### Exercise objective
Each line below containing the word "Verifikasi" needs to be shown.

===== The data =====

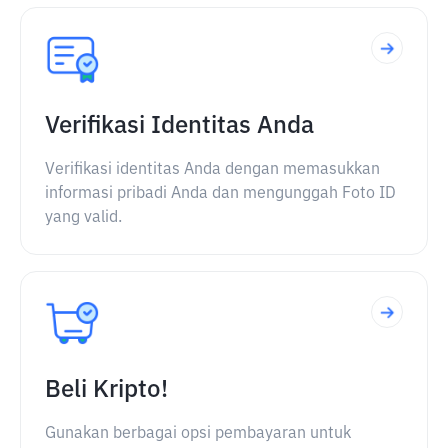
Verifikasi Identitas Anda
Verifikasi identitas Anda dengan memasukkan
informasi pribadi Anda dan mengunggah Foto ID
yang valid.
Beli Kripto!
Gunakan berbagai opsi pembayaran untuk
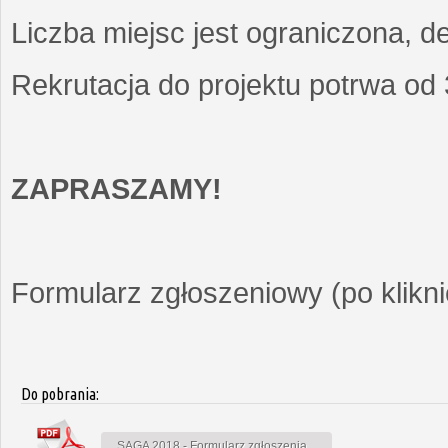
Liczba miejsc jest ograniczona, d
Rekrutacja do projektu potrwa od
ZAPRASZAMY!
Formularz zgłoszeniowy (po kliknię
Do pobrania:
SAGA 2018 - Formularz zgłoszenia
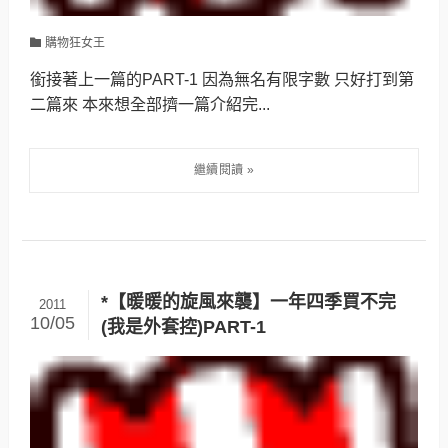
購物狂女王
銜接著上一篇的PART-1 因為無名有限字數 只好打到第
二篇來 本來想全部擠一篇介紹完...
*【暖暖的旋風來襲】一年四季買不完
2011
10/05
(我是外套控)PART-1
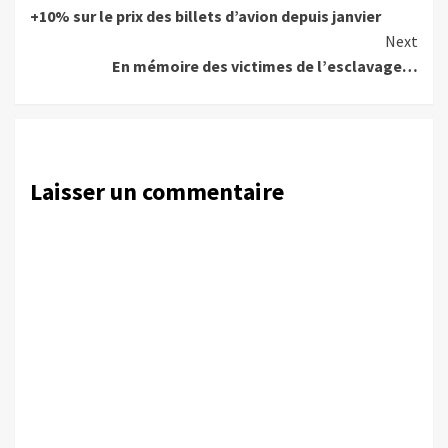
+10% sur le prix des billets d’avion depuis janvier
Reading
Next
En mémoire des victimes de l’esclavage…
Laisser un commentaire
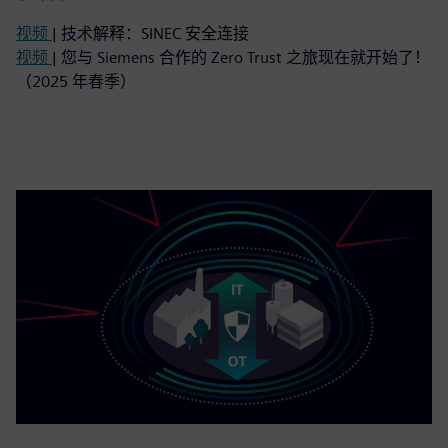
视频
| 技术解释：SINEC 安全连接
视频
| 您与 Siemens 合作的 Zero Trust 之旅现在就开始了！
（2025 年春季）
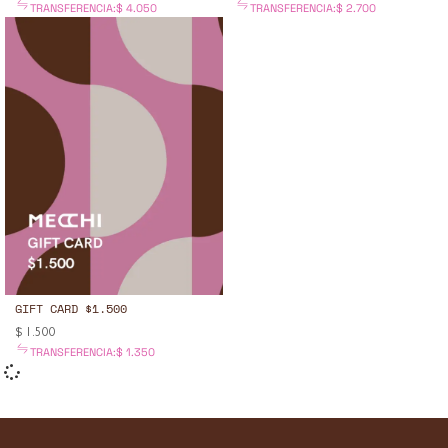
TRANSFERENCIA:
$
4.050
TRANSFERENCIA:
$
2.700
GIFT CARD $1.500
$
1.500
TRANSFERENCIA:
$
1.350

=====

### Response area
Verifikasi Identitas Anda
Verifikasi identitas Anda dengan memasukkan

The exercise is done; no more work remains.